I too find hard it hard that he won’t accept my help, I’m a naturally caring person and come from a family where people talk about problems and sort them together so this is all very alien to me. All you can do is encourage him to get help but I know from my experience how hard that is when they are very resistant. Maybe knowing his baby is on the way will help encourage him into getting help, i really hope so.

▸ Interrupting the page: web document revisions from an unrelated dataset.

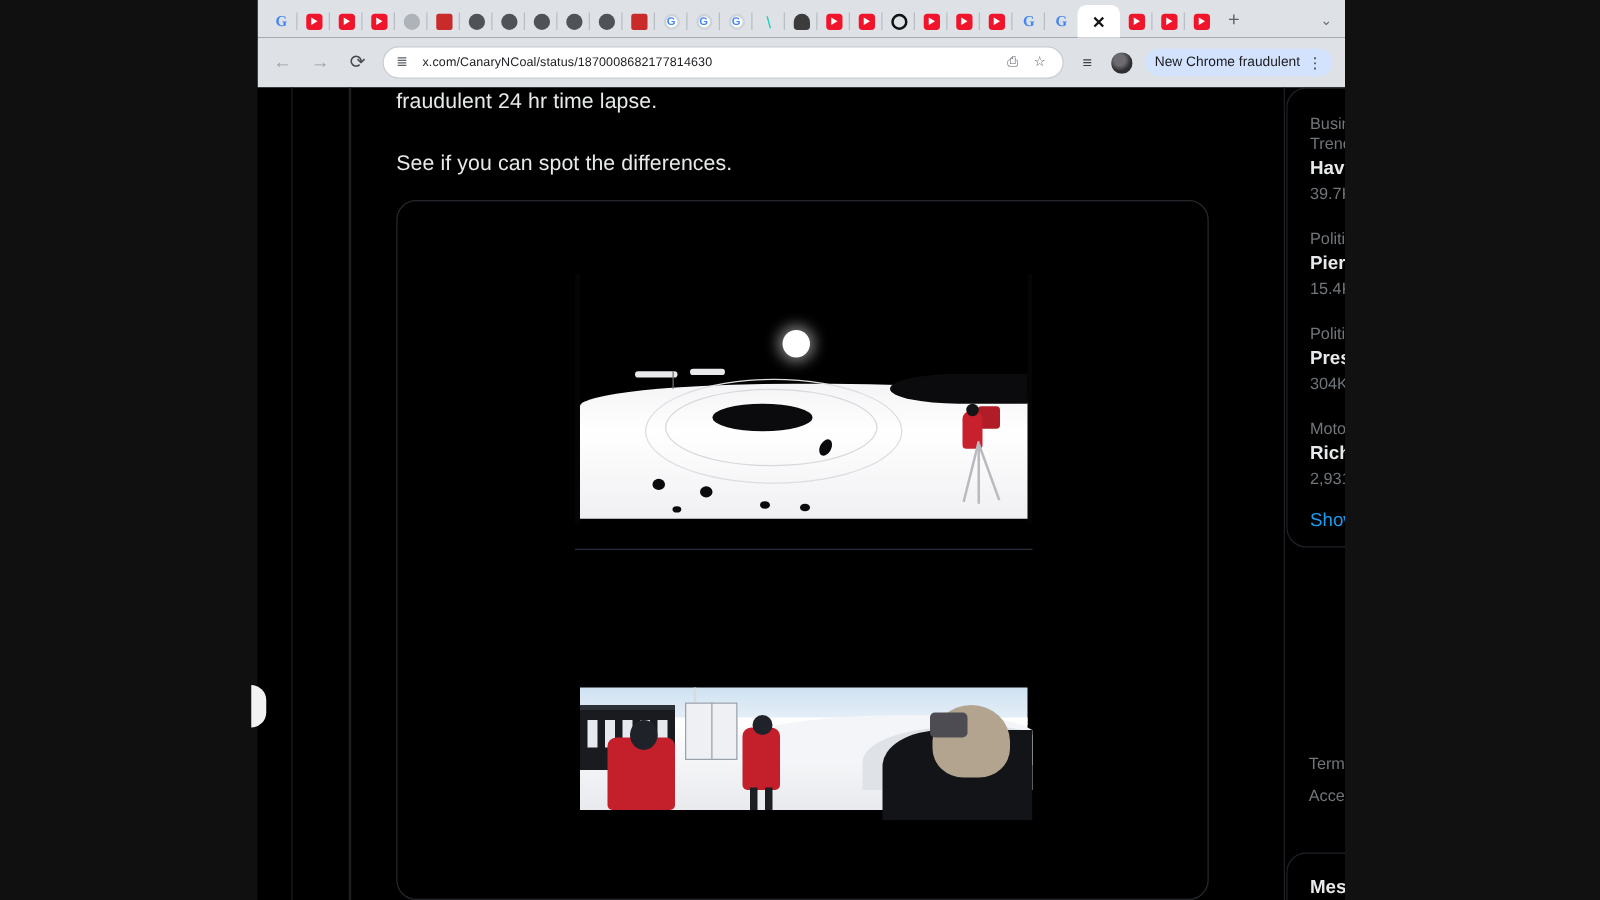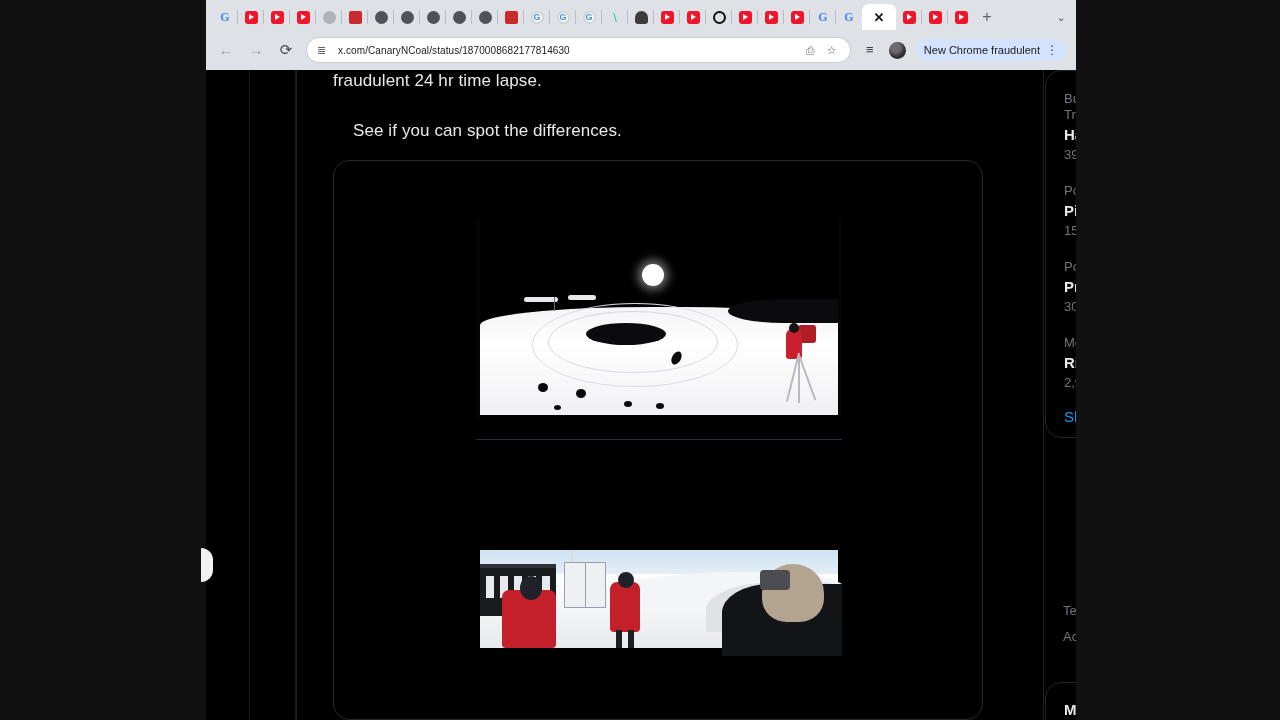--- a/index.html
+++ b/index.html
@@ -93,7 +93,7 @@
   .kebab { color:#3c4043; font-size:12px; line-height:12px; letter-spacing:0; }
 
   
-  .page { position:absolute; left:16px; top:70px; width:974px; height:650px; background:#000; }
+  .page { position:absolute; left:0; top:70px; width:974px; height:650px; background:#000; }
 
   .col-rule { position:absolute; top:0; width:1px; height:650px; background:#1a1c1e; }
 

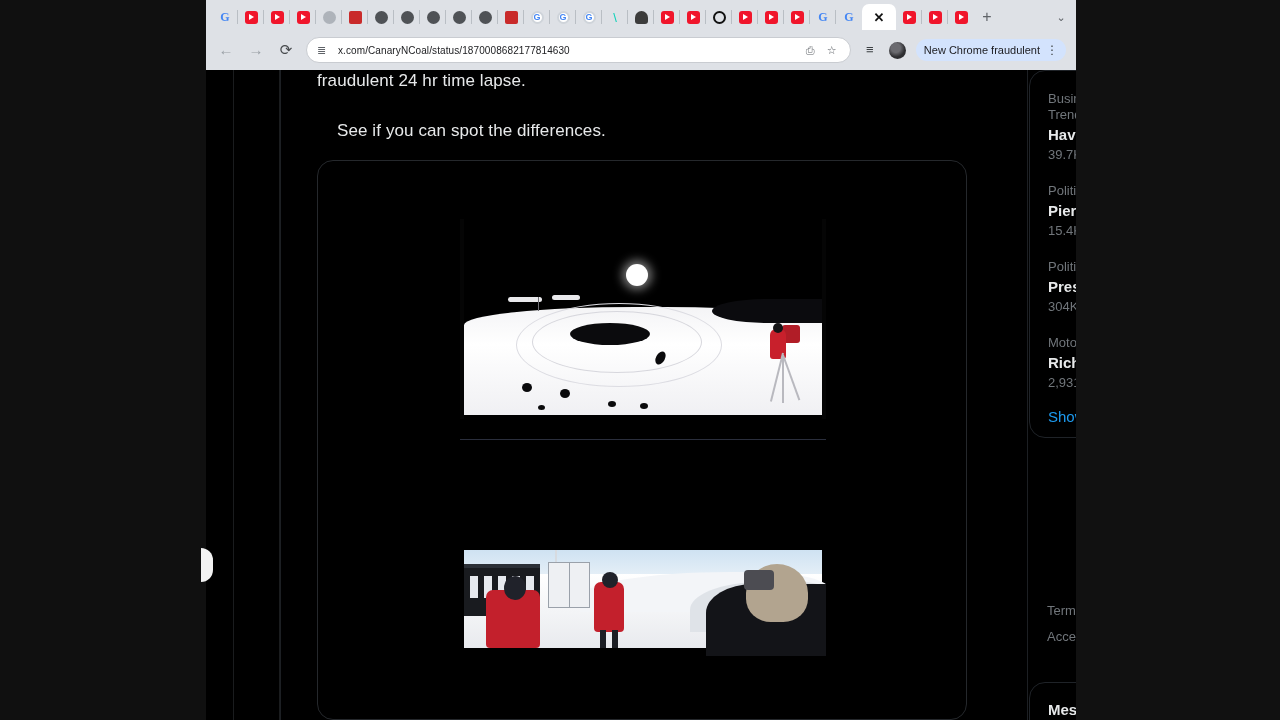--- a/index.html
+++ b/index.html
@@ -107,7 +107,7 @@
     letter-spacing:.1px;
   }
   .post-text .line1 { padding-top:0; }
-  .post-text .line2 { padding-top:28px;margin-left:20px; }
+  .post-text .line2 { padding-top:28px; }
 
   .media-card {
     position:absolute; left:36px; top:90px; width:650px; height:560px;

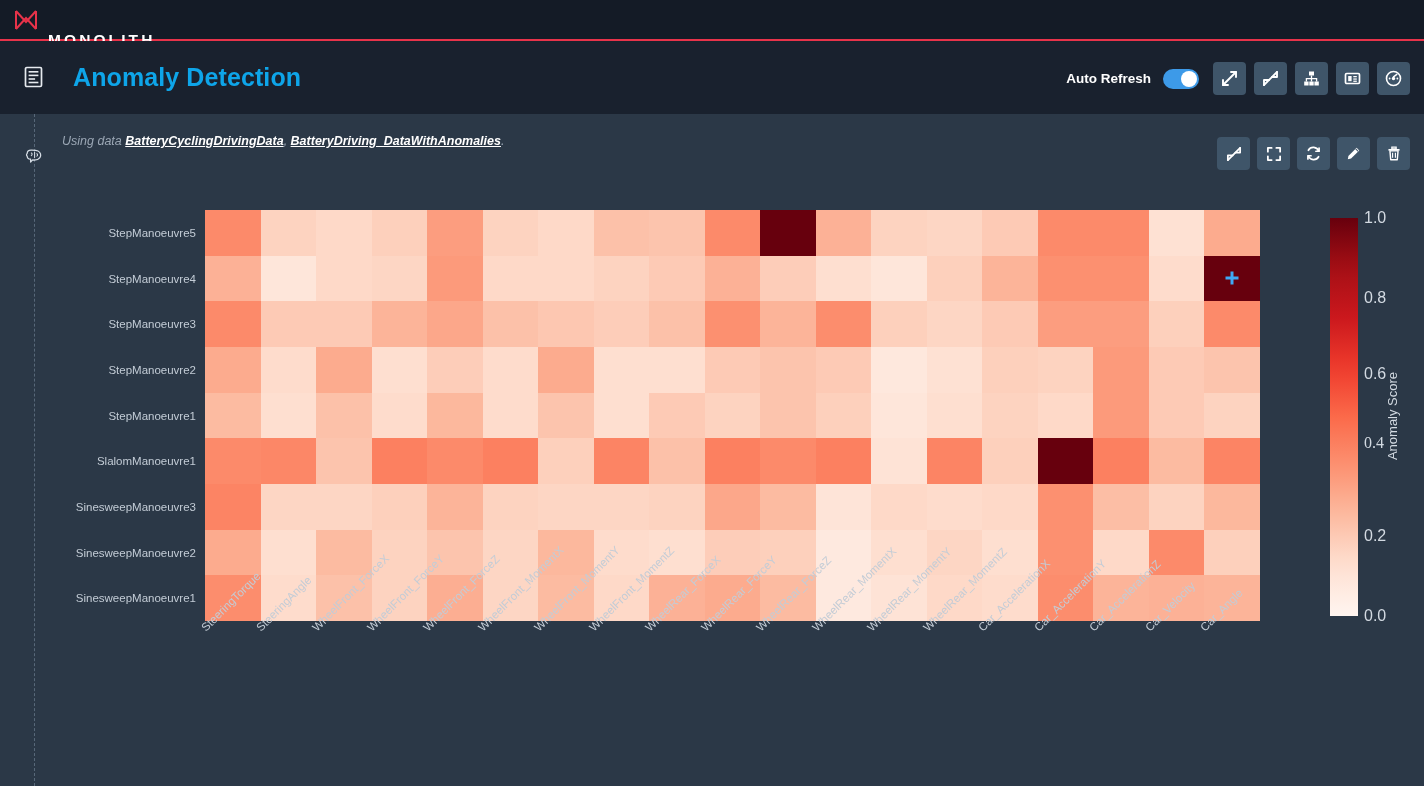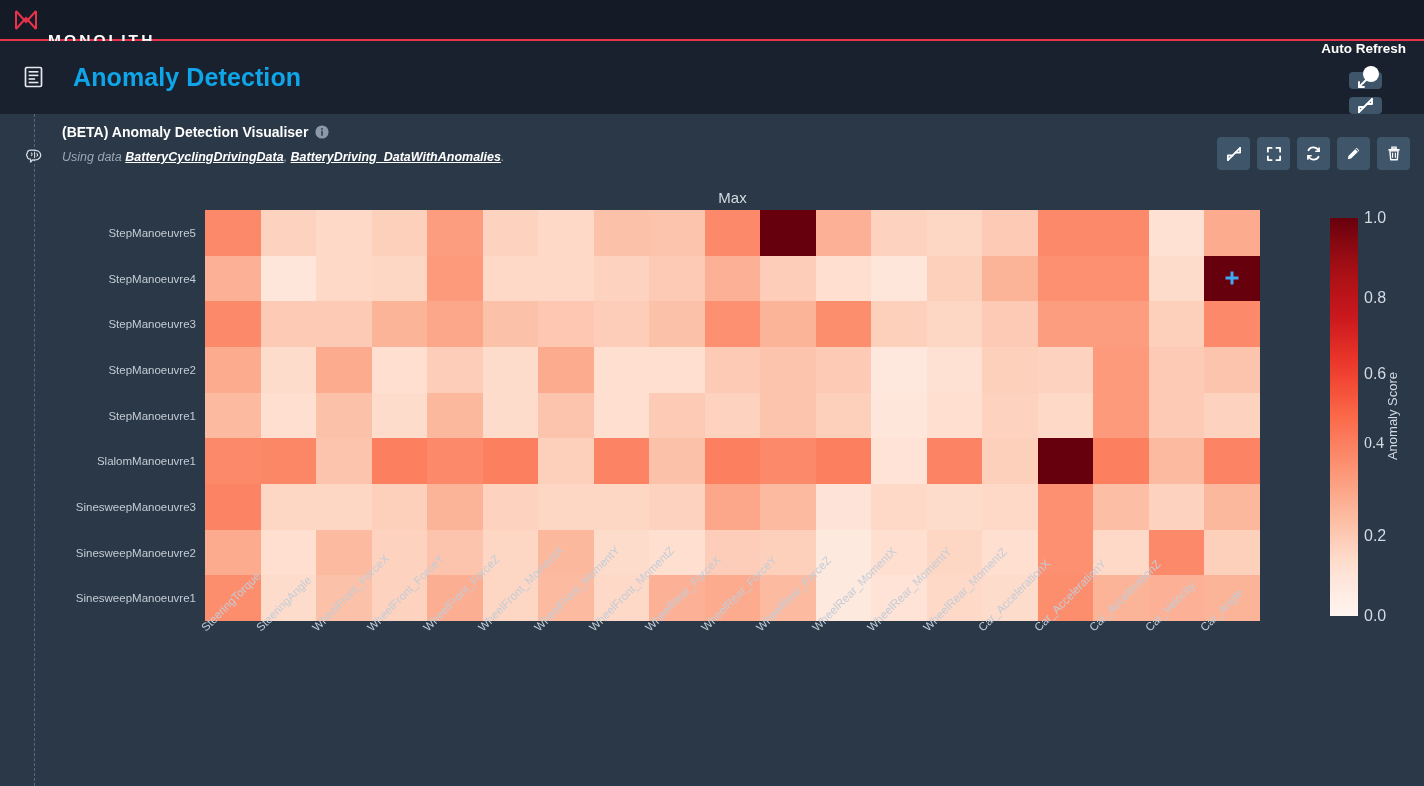--- a/index.html
+++ b/index.html
@@ -51,7 +51,7 @@
   }
   .pagehead-right {
     position: absolute; right: 14px; top: 0; height: 75px;
-    display: flex; align-items: center; gap: 8px; flex-direction: column;
+    display: flex; align-items: center; gap: 8px;
   }
   .autorefresh-label {
     color: #ffffff; font-size: 13.5px; font-weight: 700; margin-right: 4px;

The thread is a little quiet at the moment but keep posting as there are people here in similar situations. I’m happy to listen even if I can’t give much advise.

Take care

Lillie xx

vaw
Posts: 7
Joined: Wed Mar 14, 2018 5:09 pm

Re: Depressed boyfriend has pushed me away

Postby vaw » Thu Mar 15, 2018 1:18 pm

Thank you Lillie, your support is appreciated, yes I’m the same very much believe in talking about things not letting them fester, supporting each other etc so it is difficult in that sense. He really doesn’t want this baby at the moment, says he is coming to see me today so maybe he will, I really don’t know! I’m just looking forward to the day when he does talk to me because it’s then when I can support him and know I can lift him etc, maybe I could bribe him to see the GP say we can talk about the baby when he’s talked to a GP as I don’t want his decision to be based on how he feels right now as that is amplified at present due to his mental health? Really don’t know!!

Thanks again x

lilliep
Posts: 187
Joined: Sun Oct 01, 2017 1:53 pm

Re: Depressed boyfriend has pushed me away

Postby lilliep » Fri Mar 16, 2018 6:54 pm

Hi

Hope everyone is OK. I’m feeling a bit down. I asked yesterday if we could meet up Saturday and he’s just got back to me to say he’s ‘busy’, he suggested next Saturday but I have a family commitment so can’t. Really starting to feel how little I mean to him now which makes me sad. I’m sure I’ll feel better tomorrow.